“‘Cancel the holiday party,’ said Mr. Cunningham, 37, adding that he means just until it has been figured out how men and women should interact.”
— The New York Times
I sympathize with Mr. Cunningham. There is always that feeling right before a party that you have forgotten to do something important. Sometimes it is “bring the dip.” Other times it is “figure out how men and women should interact.”
I have been worrying all weekend about poor Mr. Cunningham, and I would hate for his holiday party to be canceled over such a small and pesky concern. And he raises a good question. What, after all, is a woman, and what is it doing in the office? Is it some sort of new and very inefficient copy machine whose function your supervisor has not yet explained? A member of a secret sorority of sorcerers whose services are occasionally necessary to control the tides? A bonus for high-performing employees that is inexplicably being allowed to wander the office at will? A potential friend and fellow worker? An Alexa or a Siri who has escaped from her case and must be returned to it at once? An object of undetermined properties that definitely wants to see your genitalia? No one knows! Science has not yet managed to plumb the depths of this mystery.
There are so many ways to approach females, and so many minefields. One female loves it when you climb up onto a promontory and toss your horns in a devil-may-care fashion. Another female prefers if you open your brood pouch for a 6-second interval so that the eggs may be deposited. Still another doesn’t want any brood pouches to open but would like you to warm an egg on your feet while she goes off to traverse the ice floe.
Should you collect a series of bright beads and feathers and form them into a nest, then perform a choreographed dance in front of the nest with your plumage on full display? Should you tell the female to hunt a gazelle for you while you lie in the sun grooming your mane? What do the females desire? One wants one thing, another wants another, and they expect you to know without ever using words! Squirt ink and run away? Writhe rhythmically in a semicircle, contorting your torso and shaking your slimy tail? Thump your chest and ROAR? As a display of dominance, eat someone else’s young, anyone else’s, doesn’t matter whose? Ram other males in the area repeatedly with your horns? Scream aloud and release your genetic material?

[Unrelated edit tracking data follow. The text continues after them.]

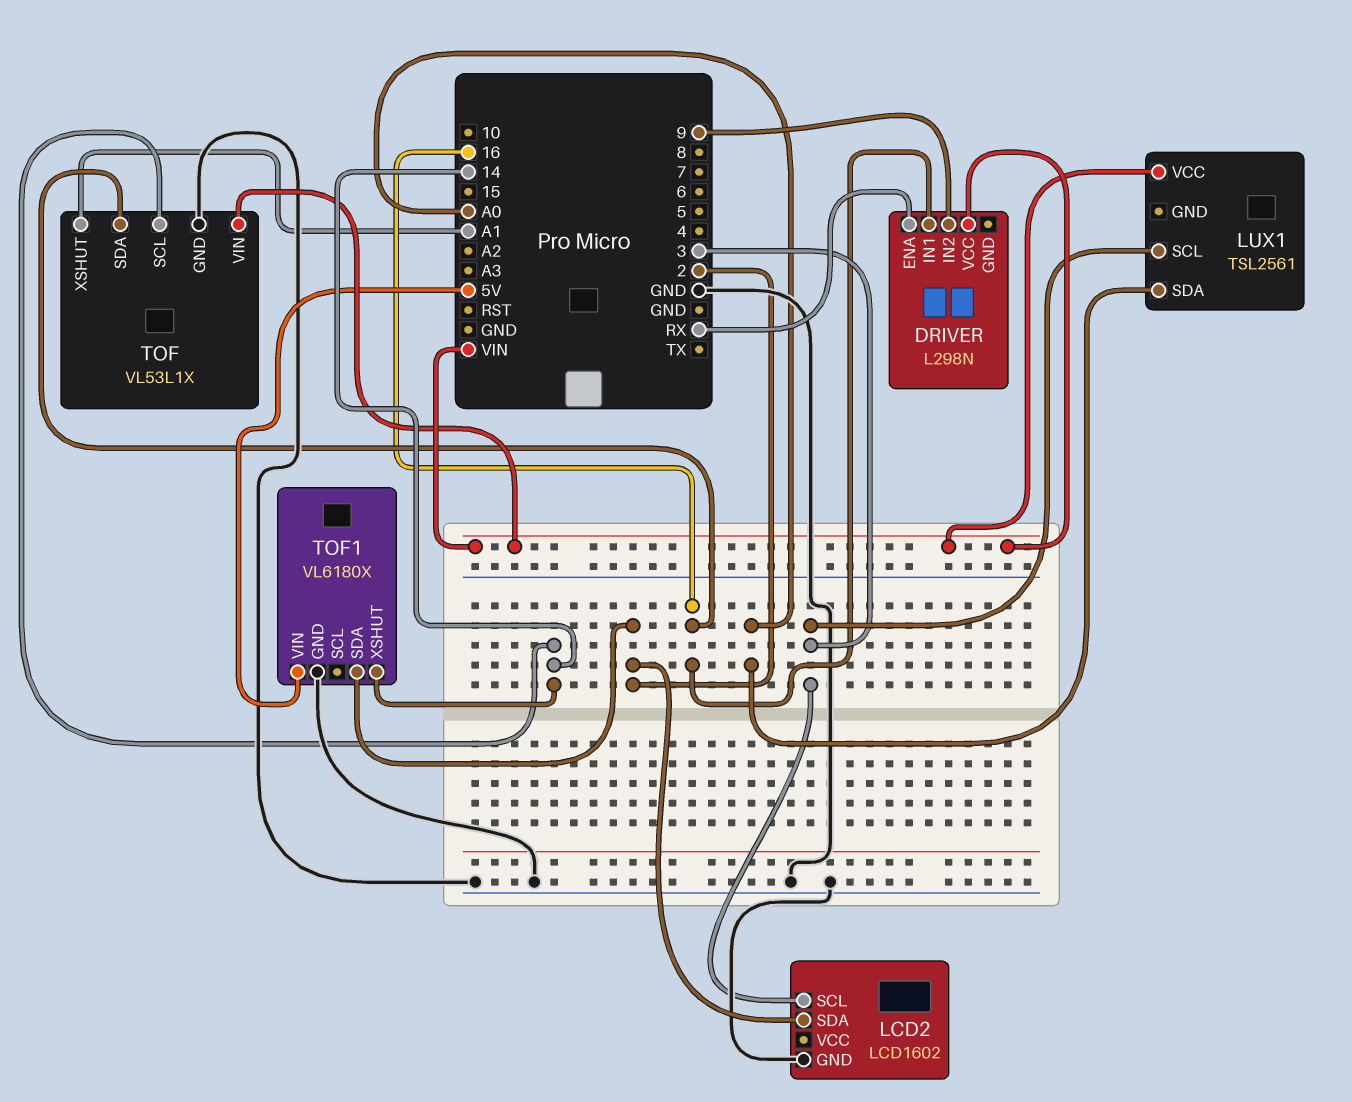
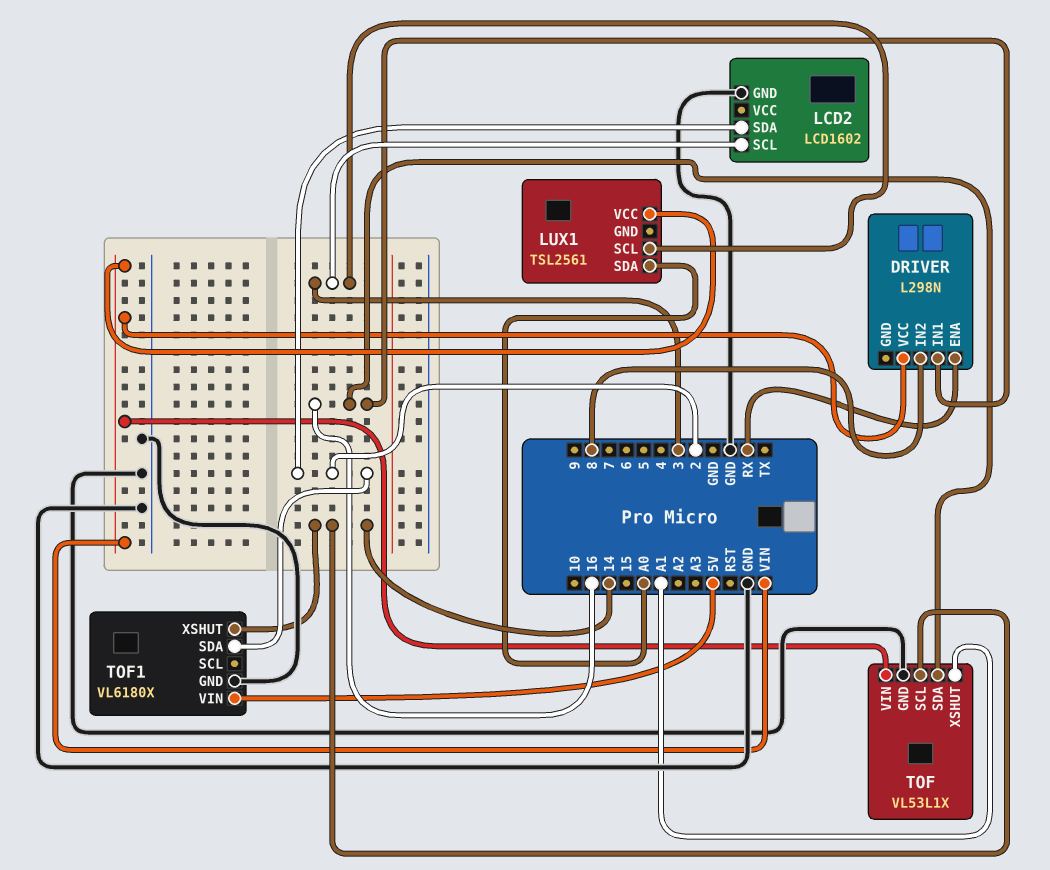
DRIVER pin IN2: 9 -> 8

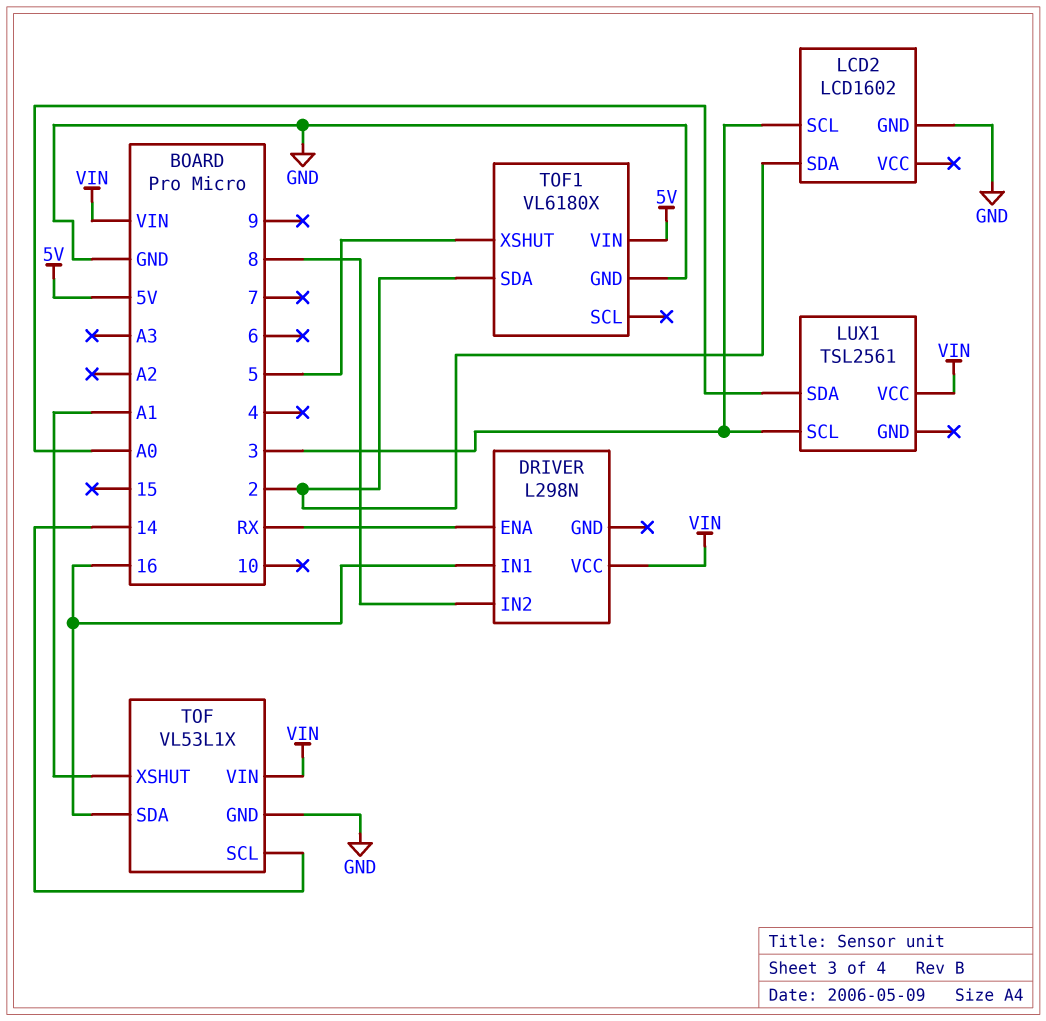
TOF1 pin XSHUT: 14 -> 5

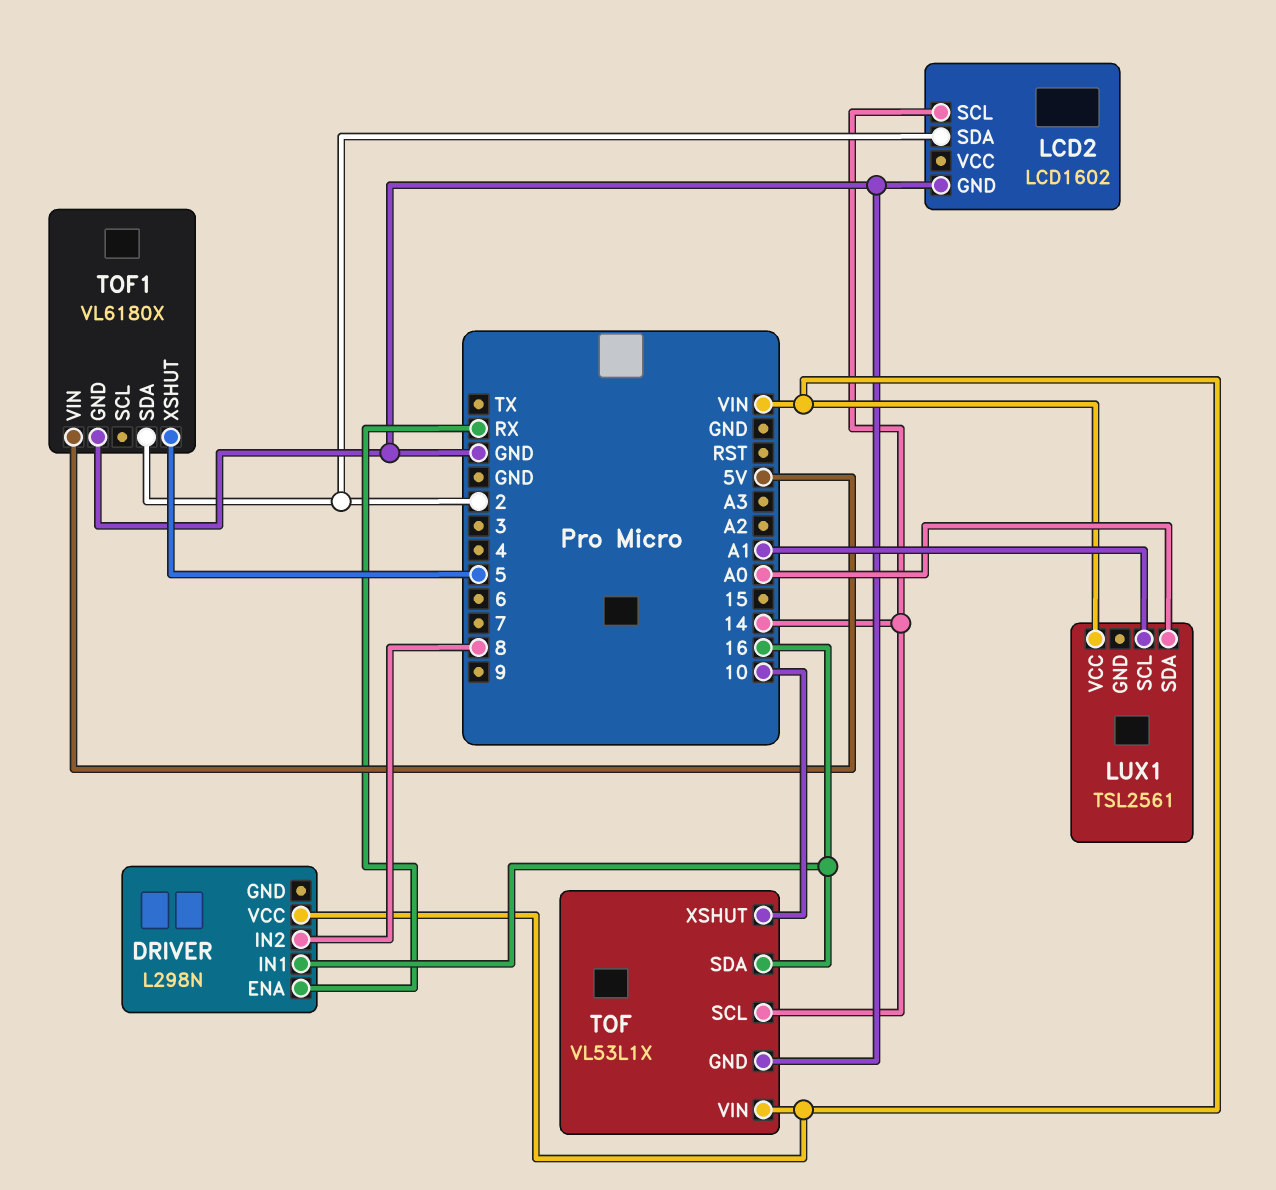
LCD2 pin SCL: 3 -> 14
LUX1 pin SCL: 3 -> A1
TOF pin XSHUT: A1 -> 10

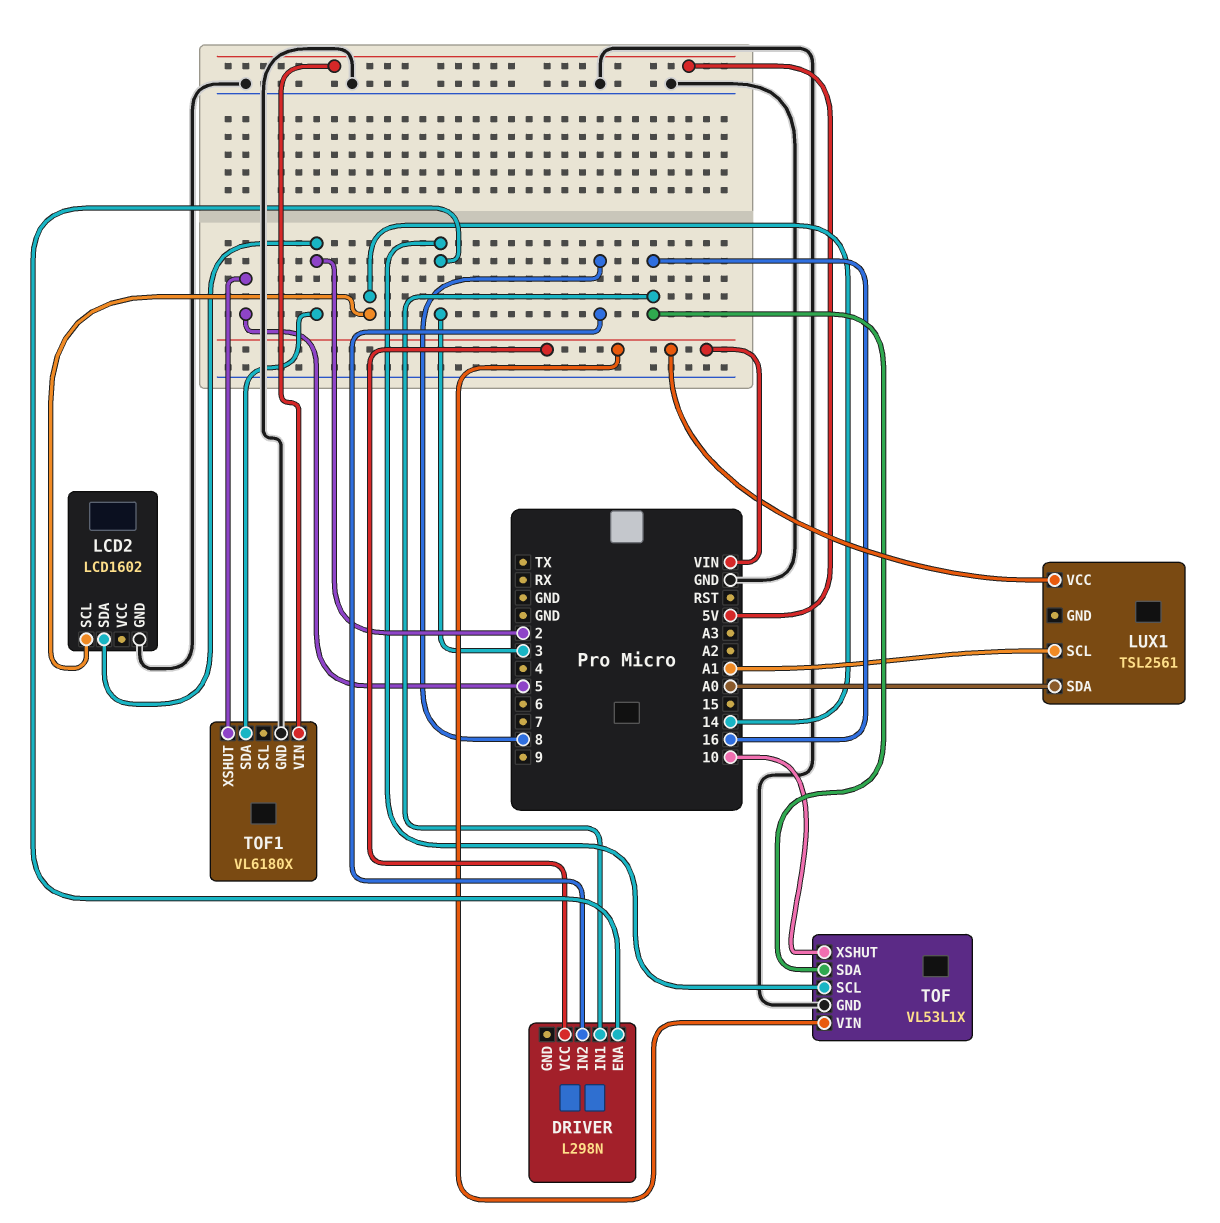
DRIVER pin ENA: RX -> 3
TOF pin SCL: 14 -> 3

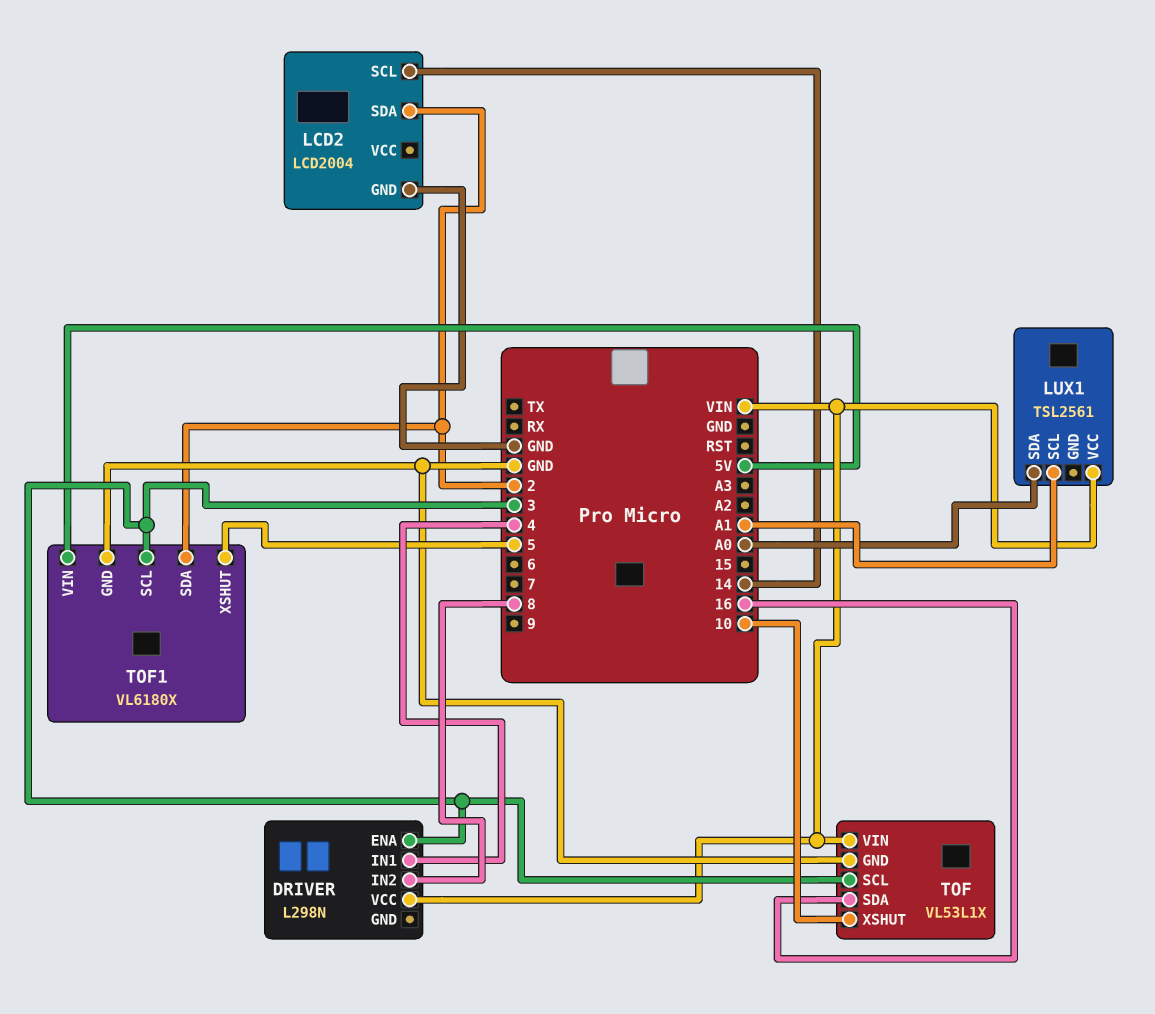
DRIVER pin IN1: 16 -> 4
LCD2: LCD1602 -> LCD2004
TOF1 pin SCL: none -> 3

Look, it’s very confusing and there is, indeed, a lot of guesswork involved. Does your female love it when you pursue her on your spindly green legs, or would she prefer if you left small bits of glass in a decorative pile? Would rolling a large ball of dung toward her delight her beyond measure, or would it leave her permanently displeased?
I guess I should have asked earlier: What species are you?
Human? Oh. No. Just treat women as you would any other co-worker you did not expect to mate with. Have a good party.